Let's turn the page and examine the phenomenon further.





Jude Law has two names! That means they can milk him for two whole puns without exhausting the material.

 

I think that every newspaper editor in the entire world has been on the edges of their seats waiting for Jude Law to finally do something illegal. They already jumped the gun a bit when he banged his maid and everyone started going on about the "Law of attraction". But this is gold. Jude Law! Arrested! For breaking… the law! Holy shit!! See, his name is Law! Get it?? Holy fuck! This just about writes itself!

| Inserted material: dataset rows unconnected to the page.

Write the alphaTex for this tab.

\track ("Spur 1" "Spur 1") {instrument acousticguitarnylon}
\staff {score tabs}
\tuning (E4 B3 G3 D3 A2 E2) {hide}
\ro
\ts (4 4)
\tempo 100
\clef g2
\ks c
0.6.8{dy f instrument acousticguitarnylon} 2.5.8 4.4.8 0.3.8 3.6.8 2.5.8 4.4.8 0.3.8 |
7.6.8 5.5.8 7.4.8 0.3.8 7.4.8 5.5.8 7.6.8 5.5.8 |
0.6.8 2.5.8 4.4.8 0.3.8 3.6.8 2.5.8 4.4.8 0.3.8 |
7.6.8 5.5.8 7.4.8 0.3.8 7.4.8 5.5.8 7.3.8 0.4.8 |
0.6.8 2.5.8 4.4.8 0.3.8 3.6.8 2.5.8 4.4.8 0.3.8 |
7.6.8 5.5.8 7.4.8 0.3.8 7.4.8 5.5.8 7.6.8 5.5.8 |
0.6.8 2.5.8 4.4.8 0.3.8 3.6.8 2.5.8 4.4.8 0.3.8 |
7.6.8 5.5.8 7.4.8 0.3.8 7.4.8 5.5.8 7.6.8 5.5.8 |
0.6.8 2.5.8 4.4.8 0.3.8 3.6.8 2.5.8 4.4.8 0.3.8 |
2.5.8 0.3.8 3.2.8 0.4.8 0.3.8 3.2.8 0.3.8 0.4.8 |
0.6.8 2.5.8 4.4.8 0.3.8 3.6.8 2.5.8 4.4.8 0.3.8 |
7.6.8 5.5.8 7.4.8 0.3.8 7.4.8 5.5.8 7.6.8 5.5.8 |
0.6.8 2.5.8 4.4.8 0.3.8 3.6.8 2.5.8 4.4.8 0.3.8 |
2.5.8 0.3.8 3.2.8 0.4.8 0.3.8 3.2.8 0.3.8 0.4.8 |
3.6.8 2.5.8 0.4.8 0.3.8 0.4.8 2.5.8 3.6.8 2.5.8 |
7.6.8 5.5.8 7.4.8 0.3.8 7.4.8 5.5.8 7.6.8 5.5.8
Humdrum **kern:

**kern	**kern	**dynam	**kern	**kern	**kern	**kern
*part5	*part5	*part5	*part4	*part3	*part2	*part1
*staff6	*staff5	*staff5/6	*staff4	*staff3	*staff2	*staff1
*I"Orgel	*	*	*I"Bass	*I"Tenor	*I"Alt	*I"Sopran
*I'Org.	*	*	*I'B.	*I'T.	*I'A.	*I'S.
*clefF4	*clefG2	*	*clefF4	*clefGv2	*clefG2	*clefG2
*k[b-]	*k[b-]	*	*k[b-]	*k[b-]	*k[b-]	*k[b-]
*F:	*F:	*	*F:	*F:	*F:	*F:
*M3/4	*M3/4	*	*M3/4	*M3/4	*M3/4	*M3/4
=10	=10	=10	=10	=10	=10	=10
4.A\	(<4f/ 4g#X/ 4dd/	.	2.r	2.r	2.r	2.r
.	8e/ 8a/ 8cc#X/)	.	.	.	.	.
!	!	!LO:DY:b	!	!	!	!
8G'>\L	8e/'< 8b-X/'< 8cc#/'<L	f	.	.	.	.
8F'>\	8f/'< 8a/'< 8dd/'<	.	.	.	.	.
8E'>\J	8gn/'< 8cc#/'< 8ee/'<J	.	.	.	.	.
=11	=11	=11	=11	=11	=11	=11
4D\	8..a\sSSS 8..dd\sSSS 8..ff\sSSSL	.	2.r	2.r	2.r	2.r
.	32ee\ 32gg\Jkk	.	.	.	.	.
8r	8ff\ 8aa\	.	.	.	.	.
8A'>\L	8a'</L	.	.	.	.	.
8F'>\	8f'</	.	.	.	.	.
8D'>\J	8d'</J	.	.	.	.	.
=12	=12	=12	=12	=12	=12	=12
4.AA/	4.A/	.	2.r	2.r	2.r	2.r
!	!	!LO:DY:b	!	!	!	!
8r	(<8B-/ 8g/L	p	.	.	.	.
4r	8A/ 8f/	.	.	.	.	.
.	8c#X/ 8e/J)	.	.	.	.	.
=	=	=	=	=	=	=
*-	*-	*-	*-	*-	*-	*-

HAHAHAHAHA!!! We're doing a feature on Johnny's fashion sense. What are we going to call it? Well, he was in a movie once called Fear and Loathing, so I think it's a no-brainer. Never mind the fact that a film about a drug-fuelled road trip has little to nothing to do with this article whatsoever, so what was originally intended as a double meaning turns out to be one meaning and another kind of half-meaning that doesn't make a lot of sense. It’s no better than calling it Edward Scissorpants or Pirates of the Collarbean.

 

But wait, there's more! In the very first line they've churned out another one! Johnny plumbs the Depps! That one's really stretching it. But the writer was so proud of himself that he used it again on the front page. High-five, team!



Oh, man! What do you do when you have two awesome puns but only one headline? We couldn't decide, so we used them both! It's about the new Hellboy game, in which you punch things. There are so many pun possibilities here that it's surprising they restricted themselves to two. They didn't even plumb the Depps. Oh, snap! It looks like that boy is having a Hell of a time.




What?? Are you suggesting it's okay for us to cheat on our spouses? Are you mad?

 

Ohhh, wait… Hahaha! It's a pun! I didn't see that one coming. They've got a run of little articles in the sidebar here, what a perfect opportunity to rattle off a whole bunch of puns. They're not just in the headlines. Read closely and you'll hear about an actor who stabbed himself in the leg being praised for his cutting-edge performance. Oh, shit!

 

Imagine if the nail-eating lawyer mentioned in the third piece was actually Jude Law! I think my head would explode!



It seems the editor had a problem with this one. He just wasn't sure whether the readers would detect their clever pun. After much deliberation, they decided to enclose the key word in quotation marks. Do you see it? They also dropped another hint in the tag-line "Branson's E-search". Get it yet? Yeah, I know this can be tricky. Sometimes the art of punmaking can get a little complicated, but stick with me and together we'll get through this.




Ooh! You better wasp out! We're just buzzing with puns today. It's because we're such a bunch of clever cookies. You better bee smart or else our crackerjack jokes will just fly right over your head. I don't mean to make you bite the biscuit here, but our half-baked phrases are just cracking with double-meanings. If you're not careful, you'll be picture of a hand holding a cracker that has wasps baked into it.



"You wanted to see me, sir?"

"Yes, I wanted to talk about your review this week. I liked it, but… how should I put this? We kind of hired you on the condition that each of your pieces is to contain at least one pun."

"Oh…"

"I do see a lot of alliteration in here. That's a nice touch. But it just doesn't have the same punch as a good pun. See, the first three letters of the word punch are p-u-n. I made one just there, and I wasn't even trying. Wait, actually, let me write that down…"

"See, I couldn't really think of any rat-related puns. I did write a good pig-related pun a few years ago when I reviewed Babe. You know… about bringing home the bacon."

"Hehehe… punch… that's great. Oh, what did you say? Yeah… yeah, whatever. Just use that again."



Oh, what's wrong? Not game enough to think up a pun for a story about a horrendous fatal car accident? You fucking pussies. Why not put your money where your mouth is and exploit this for the full extent of its pun potential? I can think up several off the top of my head. What about Lady Crashes Party, Putting End to Her Korea? Are you afraid of true comedy gold? Amateurs.